--- START ---

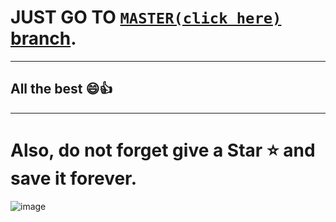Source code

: # JUST GO TO [`MASTER(click here)` branch](https://github.com/adityaranjan2005/Aptitude-for-Engineers/tree/master). 

---

## All the best 😄👍

---

# Also, do not forget give a Star ⭐ and save it forever.

![image](https://github.com/user-attachments/assets/7fcdbe68-4fd6-4320-9376-a8716bec1c14)

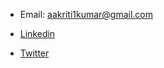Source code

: * Email: [aakriti1kumar@gmail.com](mailto:aakriti1kumar@gmail.com)

* [Linkedin](https://www.linkedin.com/in/aakriti1kumar/)

* [Twitter](https://twitter.com/aakriti1kumar)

--- END ---

Go through the records above line by line and say how many lines include "github", giving only that number.

FINISHED EXERCISE> 2